◆ **Exercise brief**
Below are the records; give again exactly the lines from the one containing "Advertentie cookies / Marketing cookies" through the one containing "Не мога да разбера", leaving out pictures.

◆ **Records**
++++

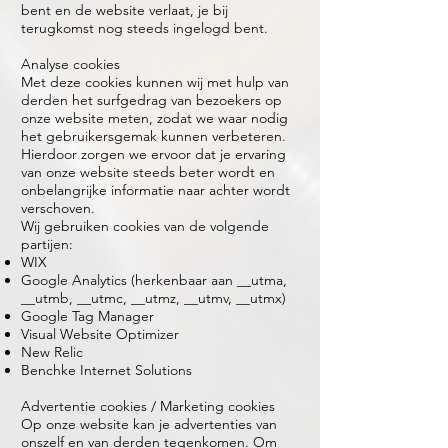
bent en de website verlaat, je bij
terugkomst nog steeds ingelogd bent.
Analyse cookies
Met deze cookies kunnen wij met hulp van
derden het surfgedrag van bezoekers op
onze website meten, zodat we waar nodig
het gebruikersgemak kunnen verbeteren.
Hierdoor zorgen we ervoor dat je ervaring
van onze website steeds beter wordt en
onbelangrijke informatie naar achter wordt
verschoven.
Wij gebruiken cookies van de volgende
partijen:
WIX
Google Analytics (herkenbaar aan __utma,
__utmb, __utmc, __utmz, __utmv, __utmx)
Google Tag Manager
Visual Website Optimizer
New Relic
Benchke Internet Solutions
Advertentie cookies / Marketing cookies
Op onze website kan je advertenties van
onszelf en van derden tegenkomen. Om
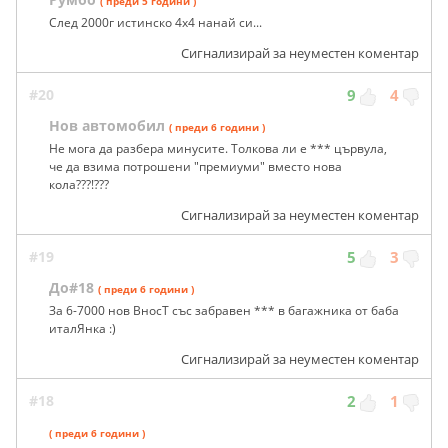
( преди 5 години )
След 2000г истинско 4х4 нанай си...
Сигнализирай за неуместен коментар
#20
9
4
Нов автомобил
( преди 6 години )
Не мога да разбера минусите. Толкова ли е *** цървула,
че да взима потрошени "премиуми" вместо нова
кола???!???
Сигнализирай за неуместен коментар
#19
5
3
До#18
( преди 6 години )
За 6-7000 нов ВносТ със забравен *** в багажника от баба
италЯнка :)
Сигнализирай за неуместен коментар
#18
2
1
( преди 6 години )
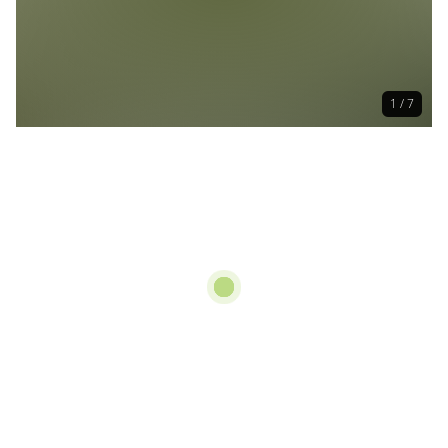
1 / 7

++++

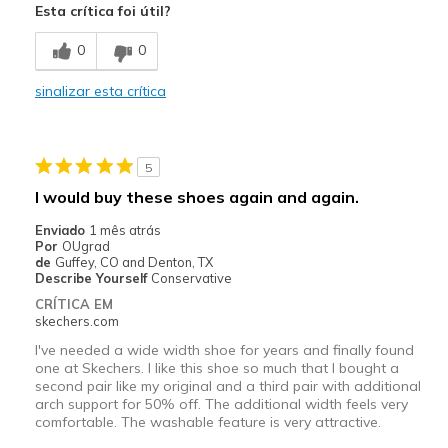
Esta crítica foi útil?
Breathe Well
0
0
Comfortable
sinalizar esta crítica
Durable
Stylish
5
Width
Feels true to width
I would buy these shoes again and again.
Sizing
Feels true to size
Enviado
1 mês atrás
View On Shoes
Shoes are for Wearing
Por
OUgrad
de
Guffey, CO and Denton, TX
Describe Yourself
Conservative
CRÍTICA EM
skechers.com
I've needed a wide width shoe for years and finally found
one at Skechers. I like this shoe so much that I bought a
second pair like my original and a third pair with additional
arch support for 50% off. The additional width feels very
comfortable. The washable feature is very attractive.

++++

◆ **Response to the exercise**
Advertentie cookies / Marketing cookies
Op onze website kan je advertenties van
onszelf en van derden tegenkomen. Om
( преди 5 години )
След 2000г истинско 4х4 нанай си...
Сигнализирай за неуместен коментар
#20
9
4
Нов автомобил
( преди 6 години )
Не мога да разбера минусите. Толкова ли е *** цървула,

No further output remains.